Comparable sales increased 28 percent for the quarter across brands, with Bath & Body Works doing the heavy lifting with a 56 percent jump compared to a mere 4 percent for Victoria’s Secret. When only taking stores into account, comparable sales growth tallied 38 percent for Bath & Body Works, while Victoria’s Secret lost 10 percent.
E-commerce sales for Bath & Body Works got a big boost in the third quarter, increasing 132.1 percent to $446.5 million, while online sales at Victoria’s Secret going up 41.9 percent to $470 million.

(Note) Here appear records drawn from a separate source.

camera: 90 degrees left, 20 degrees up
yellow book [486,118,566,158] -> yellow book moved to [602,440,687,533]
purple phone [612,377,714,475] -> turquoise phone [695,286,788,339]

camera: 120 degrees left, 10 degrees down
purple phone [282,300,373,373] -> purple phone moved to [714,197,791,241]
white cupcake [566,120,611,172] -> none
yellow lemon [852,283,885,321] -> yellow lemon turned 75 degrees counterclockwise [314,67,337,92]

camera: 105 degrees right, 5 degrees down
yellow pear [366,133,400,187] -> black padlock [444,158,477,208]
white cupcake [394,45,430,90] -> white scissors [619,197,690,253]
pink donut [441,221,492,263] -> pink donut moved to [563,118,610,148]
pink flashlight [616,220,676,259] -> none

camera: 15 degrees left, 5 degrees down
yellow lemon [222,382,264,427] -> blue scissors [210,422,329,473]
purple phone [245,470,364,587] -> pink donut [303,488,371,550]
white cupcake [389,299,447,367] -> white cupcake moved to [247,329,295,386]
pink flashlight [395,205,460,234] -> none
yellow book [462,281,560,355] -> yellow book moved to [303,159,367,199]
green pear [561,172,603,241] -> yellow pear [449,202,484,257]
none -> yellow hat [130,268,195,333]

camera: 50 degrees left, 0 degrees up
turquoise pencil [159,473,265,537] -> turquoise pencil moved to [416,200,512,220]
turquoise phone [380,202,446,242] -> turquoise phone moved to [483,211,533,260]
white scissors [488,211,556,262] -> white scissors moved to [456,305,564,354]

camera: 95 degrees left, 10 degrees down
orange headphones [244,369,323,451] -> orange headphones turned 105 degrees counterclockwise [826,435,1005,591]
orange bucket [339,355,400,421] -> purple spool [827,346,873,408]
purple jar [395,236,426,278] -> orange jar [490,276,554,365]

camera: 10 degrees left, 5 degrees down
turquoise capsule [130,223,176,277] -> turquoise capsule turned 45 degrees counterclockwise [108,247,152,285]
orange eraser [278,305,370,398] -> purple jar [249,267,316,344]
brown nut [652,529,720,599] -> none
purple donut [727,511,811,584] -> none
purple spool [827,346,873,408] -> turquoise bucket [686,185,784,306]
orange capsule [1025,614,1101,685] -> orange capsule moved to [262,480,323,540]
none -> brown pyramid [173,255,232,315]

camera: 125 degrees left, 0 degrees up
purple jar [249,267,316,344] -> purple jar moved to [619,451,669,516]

Net earnings: L Brands reported third-quarter net income of $330.6 million compared to a net loss of $252 million last year. Earnings per share of $1.17 for the quarter, compared to a loss per share of 91 cents for the quarter. Third quarter operating income was $580.6 million compared to an operating loss of $151.2 million last year.
Gross profit for L Brands nearly doubled at an 83.6 percent increase from $740.5 million in the third quarter of 2019 to $1.36 billion.
CEO’s Take: In the call, both Meslow and Burgdoerfer talked about “chasing inventory” as a means to play conservatively for both brands throughout the year, particularly stemming from cancelled receipts at the onset of the pandemic. But the strategy has worked so far in the third quarter. With that said, Meslow spoke highly of L Brands’ supply chain’s ability to weather the pandemic, and when combining that with the earlier, but shallower, holiday promotions, he said, “we feel good about our overall inventory position.”
“We were able to cut back and not do a fall ‘end of Q3’ sale’ this year based on that sell through that obviously has allowed us to be very clean from an inventory standpoint as we come into the fourth quarter,” Meslow said. “It also allowed us to get an early read on some of our holiday goods at the end of the third quarter…We’re pleased with the early product acceptance that we’re seeing to those holiday assortments, and we believe our overall inventory levels are positioned appropriately.”